- Excerpt to read -
════
If you look at my profile and my "BIG issues" you'll see that I support a border fence, but only so long as it is a part of a larger immigration reform, and that I don't support the fence as a stand alone solution.

I will first argue PRO's points then present my own.

"1. Physically the fence/wall would need to cover 1,951 miles/3,141 km of territory including cities and deserts. A wall of this length would require an enormous amount of effort and funds to build that could be used in a much better manner."

There is currently 10% unemployment in this country [1]. So there is a large labor force that is looking for work to do that we can use to help build this. And they will be happy to have work and be making money so that they can feed their families. Now this might be their ideal jobs, of course, but to many, it will be better then nothing.

"2. There are already barriers in the zones containing the largest concentration of illegal immigration and it would be a waste to continue such a project across inhospitable terrain like the Sonoran desert which already poses a serious deterrent (50 miles of inhospitable terrain, tragically many migrants attempt to cross the border through the Sonoran desert resulting in thousands of deaths)."

A wall will on add to the protection. 50 miles of desert is not that difficult to one with a vehicle that has 4x4. A wall will stop the vehicle and may also stop some of the wasted attempts that ends live (though still waiting on a source for that other then wiki).
════
- Records supplied -
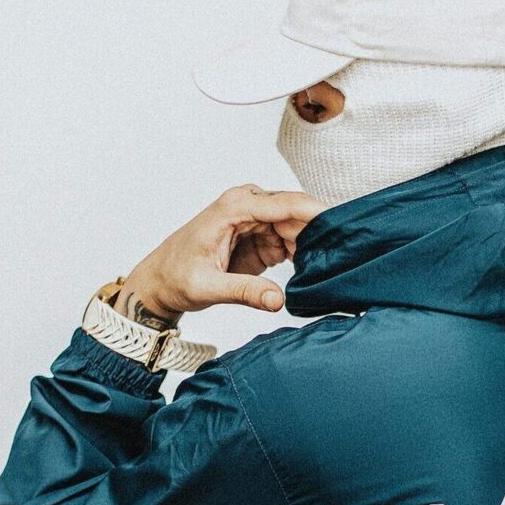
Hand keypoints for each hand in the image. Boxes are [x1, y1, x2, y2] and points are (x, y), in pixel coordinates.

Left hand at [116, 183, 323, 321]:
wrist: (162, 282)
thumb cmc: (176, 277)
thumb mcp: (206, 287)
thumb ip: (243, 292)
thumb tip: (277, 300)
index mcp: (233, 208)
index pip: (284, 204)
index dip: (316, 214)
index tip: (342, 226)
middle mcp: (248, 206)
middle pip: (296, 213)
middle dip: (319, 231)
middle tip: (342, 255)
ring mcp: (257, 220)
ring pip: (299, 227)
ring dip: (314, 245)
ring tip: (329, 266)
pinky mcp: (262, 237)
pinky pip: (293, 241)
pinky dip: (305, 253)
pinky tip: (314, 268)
════
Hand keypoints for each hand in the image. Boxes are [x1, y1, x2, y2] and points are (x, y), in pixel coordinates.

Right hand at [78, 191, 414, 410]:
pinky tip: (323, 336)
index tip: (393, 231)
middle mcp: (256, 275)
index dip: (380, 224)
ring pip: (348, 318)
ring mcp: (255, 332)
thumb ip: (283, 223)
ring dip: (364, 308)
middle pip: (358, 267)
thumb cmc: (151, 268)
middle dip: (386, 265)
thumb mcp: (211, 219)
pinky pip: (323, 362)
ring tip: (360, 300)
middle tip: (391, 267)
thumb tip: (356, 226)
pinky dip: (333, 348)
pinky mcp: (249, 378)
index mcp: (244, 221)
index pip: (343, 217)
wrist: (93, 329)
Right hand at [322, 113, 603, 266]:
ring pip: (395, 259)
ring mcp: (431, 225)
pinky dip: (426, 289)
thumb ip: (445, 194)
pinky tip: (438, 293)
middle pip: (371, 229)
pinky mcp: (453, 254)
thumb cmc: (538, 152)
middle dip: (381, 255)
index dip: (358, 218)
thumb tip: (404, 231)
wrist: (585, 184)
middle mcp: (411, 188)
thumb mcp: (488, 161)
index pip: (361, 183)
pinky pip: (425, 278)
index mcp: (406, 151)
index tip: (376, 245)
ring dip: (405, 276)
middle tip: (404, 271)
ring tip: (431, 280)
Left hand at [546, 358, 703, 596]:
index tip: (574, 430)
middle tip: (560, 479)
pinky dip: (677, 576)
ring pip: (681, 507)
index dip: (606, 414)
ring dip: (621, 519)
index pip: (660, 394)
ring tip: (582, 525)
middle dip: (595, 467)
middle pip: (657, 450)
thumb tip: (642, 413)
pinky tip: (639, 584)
════
- Tasks and exercises -
A. In the border fence argument, translate this sentence into Spanish: "I will first argue PRO's points then present my own."
B. According to the border fence argument, what unemployment rate does the writer say the country currently has?

- Answers in order -
A. Primero argumentaré los puntos de PRO y luego presentaré los míos.

B. 10%